A little bit of realism may be unsafe when it comes to sex toys
Sex toys have evolved in recent years -- some into more discreet shapes, looking more like pop art (less embarrassing if discovered at airport security?), and others into more naturalistic devices, many of which are made from jelly rubber, a substance that feels more like flesh. I can understand why these jelly rubber toys are so popular—who’s going to turn away from something that not only feels more lifelike but also comes at a more reasonable price than other toys? But what you won’t read on the packaging is that these jelly devices are made with phthalates, a chemical compound found in PVC flooring and shower curtains and shown to cause damage to people’s livers, lungs, kidneys, brains, and testes. In fact, phthalates are believed to be so harmful that in 2008, Congress banned the sale of children’s toys and baby products that contain more than 0.1% of certain phthalates. So play safely -- stay away from jelly rubber sex toys and opt for silicone, hard plastic, glass, or metal.
Cut It Out
Circumcision doesn’t protect gays from HIV
When several 2007 studies indicated that circumcision could cut in half the risk men face of contracting HIV, various groups -- including UNAIDS and WHO -- began promoting the snip as a viable strategy for reducing the spread of the virus.

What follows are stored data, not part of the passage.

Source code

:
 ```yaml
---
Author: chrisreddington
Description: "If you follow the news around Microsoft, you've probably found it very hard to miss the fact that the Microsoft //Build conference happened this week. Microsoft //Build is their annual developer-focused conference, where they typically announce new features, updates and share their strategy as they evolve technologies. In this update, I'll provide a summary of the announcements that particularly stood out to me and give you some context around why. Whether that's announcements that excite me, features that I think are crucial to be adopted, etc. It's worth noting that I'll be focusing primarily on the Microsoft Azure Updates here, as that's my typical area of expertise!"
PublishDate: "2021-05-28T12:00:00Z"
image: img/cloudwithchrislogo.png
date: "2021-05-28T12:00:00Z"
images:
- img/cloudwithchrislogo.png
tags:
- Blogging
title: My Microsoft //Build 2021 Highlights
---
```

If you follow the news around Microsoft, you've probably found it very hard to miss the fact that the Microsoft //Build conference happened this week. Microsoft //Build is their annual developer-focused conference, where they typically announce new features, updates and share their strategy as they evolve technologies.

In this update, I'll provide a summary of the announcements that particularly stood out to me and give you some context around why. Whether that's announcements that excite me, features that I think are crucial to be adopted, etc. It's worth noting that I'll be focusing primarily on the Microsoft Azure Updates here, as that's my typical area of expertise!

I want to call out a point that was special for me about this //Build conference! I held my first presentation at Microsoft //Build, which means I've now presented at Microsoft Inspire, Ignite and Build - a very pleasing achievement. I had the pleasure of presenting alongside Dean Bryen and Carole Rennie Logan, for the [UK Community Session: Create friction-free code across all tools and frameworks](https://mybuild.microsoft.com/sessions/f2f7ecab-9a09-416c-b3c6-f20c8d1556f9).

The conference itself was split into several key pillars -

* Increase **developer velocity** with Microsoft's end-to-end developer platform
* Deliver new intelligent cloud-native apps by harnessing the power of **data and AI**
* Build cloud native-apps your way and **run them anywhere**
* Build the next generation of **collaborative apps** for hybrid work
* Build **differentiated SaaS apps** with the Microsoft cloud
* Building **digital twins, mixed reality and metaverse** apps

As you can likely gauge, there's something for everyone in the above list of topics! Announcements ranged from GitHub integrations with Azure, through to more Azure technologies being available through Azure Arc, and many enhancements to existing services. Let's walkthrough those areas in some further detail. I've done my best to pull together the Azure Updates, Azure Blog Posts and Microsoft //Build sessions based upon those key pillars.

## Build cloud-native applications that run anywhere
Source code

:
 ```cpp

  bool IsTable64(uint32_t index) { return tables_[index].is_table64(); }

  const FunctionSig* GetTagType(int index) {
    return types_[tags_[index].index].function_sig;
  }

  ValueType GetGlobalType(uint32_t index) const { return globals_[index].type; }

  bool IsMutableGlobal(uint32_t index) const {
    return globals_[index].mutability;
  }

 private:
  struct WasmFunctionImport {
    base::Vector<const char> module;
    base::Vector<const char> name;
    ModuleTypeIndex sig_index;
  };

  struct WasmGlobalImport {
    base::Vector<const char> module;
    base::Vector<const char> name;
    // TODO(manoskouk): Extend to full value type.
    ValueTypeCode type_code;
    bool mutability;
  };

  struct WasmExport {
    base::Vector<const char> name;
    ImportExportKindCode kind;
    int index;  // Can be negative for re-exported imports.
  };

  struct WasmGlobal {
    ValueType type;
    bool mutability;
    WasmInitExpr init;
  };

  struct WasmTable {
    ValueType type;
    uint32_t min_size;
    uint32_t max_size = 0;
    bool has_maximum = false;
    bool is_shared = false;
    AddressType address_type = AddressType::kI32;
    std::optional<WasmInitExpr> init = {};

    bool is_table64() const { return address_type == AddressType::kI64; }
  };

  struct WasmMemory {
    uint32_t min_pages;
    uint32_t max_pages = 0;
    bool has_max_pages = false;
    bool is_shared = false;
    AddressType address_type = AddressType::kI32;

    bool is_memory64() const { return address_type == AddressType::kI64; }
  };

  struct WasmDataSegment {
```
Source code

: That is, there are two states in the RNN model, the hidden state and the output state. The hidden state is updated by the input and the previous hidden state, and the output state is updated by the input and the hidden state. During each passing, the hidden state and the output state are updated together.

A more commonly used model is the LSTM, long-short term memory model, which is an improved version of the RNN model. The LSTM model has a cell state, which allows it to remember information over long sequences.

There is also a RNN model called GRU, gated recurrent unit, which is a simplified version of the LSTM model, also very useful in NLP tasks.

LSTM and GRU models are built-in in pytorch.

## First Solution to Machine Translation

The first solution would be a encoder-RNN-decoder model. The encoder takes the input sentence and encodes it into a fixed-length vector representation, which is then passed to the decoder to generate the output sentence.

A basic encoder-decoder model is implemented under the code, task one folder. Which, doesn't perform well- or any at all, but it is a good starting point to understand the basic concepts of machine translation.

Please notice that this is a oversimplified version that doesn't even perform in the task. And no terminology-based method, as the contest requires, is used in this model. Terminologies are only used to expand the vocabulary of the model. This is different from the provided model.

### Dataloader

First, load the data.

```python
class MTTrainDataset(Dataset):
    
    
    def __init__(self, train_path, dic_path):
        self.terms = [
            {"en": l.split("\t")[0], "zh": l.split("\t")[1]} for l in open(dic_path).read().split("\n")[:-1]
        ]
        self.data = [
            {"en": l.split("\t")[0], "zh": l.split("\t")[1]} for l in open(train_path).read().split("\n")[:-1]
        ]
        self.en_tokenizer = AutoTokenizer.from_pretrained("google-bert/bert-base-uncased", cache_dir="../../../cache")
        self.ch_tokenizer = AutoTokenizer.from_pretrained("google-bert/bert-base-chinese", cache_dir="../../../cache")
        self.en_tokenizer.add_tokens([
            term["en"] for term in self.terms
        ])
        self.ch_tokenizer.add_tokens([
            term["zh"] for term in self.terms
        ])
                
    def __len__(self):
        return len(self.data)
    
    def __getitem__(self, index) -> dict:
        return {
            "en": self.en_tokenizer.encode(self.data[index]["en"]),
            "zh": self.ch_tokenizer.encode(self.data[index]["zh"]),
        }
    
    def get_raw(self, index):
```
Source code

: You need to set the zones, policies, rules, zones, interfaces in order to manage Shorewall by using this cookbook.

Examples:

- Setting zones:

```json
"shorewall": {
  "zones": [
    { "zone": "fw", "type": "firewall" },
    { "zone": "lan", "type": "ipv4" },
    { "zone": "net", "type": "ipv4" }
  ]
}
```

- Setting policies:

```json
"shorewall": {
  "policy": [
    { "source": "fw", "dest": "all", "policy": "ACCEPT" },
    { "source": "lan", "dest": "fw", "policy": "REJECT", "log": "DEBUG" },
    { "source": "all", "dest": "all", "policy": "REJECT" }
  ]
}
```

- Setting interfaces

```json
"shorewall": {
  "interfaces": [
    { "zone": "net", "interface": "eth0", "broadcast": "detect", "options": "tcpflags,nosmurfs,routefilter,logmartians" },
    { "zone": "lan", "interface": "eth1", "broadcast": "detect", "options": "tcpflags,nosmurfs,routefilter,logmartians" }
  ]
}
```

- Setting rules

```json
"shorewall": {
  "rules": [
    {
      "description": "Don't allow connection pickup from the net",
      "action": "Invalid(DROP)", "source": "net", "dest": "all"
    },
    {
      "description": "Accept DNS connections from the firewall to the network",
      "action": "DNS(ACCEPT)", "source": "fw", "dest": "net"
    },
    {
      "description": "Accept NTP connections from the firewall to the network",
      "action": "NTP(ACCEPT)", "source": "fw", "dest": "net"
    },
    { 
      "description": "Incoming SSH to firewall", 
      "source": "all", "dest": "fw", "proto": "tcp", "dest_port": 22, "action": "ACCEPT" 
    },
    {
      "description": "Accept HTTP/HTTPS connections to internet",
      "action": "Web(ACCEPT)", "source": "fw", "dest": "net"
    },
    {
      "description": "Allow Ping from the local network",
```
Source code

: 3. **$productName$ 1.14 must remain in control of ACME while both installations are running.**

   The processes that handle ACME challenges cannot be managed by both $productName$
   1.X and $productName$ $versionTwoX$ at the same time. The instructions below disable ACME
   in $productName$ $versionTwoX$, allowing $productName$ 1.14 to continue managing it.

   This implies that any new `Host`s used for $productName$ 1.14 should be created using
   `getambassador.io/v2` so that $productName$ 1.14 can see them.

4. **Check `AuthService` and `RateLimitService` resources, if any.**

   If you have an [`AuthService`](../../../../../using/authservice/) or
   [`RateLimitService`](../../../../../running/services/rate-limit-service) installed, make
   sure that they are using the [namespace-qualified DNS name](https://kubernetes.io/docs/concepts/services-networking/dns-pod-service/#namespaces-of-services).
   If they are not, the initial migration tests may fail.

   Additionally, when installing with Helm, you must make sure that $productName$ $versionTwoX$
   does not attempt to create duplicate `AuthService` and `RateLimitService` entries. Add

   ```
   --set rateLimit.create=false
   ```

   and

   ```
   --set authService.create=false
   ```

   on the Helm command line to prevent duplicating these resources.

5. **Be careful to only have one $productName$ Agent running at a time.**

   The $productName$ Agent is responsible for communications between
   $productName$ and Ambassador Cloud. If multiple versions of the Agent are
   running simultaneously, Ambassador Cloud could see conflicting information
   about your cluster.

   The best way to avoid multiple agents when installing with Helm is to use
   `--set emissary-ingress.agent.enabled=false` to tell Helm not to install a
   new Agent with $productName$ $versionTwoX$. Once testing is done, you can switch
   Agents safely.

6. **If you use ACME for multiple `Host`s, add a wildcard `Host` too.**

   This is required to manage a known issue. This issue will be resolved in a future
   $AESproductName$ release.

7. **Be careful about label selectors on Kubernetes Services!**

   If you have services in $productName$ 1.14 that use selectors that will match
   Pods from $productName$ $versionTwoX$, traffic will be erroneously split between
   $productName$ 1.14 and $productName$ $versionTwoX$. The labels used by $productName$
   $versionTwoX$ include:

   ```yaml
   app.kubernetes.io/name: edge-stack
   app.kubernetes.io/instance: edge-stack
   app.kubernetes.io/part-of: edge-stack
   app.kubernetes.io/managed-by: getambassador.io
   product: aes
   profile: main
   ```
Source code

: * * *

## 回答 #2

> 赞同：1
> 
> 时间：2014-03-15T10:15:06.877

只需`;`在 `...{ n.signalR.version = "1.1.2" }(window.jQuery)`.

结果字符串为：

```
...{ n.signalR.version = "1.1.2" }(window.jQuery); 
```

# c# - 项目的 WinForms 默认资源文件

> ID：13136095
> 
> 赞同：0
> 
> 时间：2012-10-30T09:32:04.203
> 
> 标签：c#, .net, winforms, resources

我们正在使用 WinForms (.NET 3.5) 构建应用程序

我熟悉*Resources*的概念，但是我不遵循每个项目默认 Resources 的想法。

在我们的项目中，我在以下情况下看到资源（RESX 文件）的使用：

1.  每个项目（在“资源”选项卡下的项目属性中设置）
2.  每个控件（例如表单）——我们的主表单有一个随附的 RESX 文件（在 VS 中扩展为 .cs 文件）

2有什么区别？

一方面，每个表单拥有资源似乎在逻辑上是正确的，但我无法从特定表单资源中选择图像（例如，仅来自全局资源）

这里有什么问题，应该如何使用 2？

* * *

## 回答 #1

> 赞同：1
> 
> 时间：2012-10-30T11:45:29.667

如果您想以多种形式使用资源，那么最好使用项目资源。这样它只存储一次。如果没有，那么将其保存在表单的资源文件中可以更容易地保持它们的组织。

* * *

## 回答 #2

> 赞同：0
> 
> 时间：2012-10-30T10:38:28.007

But new research out this year concludes that losing foreskin is less likely to protect gay men, who still account for half the new cases of HIV in the U.S. each year. In unprotected vaginal intercourse, men can contract the virus through the inner foreskin’s mucous membrane, and by eliminating that membrane through circumcision, transmission to men is reduced. That effect isn’t parallel during anal sex, which is generally rougher on the body’s tissues and can cause microtears, foreskin or no foreskin. The variance in HIV transmission rates for circumcised and uncircumcised men who have sex with men is statistically insignificant; in other words, it makes no difference in gay men if you’re cut or uncut. Your best protection is still to practice safe sex.
Let Your Light Shine
Catching some rays can curtail Seasonal Affective Disorder
The holiday season stirs up depression in many people—and not just at family gatherings after too much mulled wine. While most of us are happily shopping for gifts, many men and women suffer from a slow and steady decline in mood and energy level called Seasonal Affective Disorder (SAD, an appropriate acronym—if potentially reductive), a condition associated with shorter periods of daylight in winter. If you find yourself depressed, irritable, and anxious -- particularly if it happens every winter -- you can take some precautions to prevent SAD. Get as much natural sunlight as possible by keeping windows and blinds open at home and while working, doing chores outside during the day, and taking a walk during midday when the sunlight is brightest. Your doctor may prescribe phototherapy (using specially designed lamps), psychotherapy, or antidepressants. Catching those rays can keep you in high spirits, but remember to protect your skin by using sunscreen.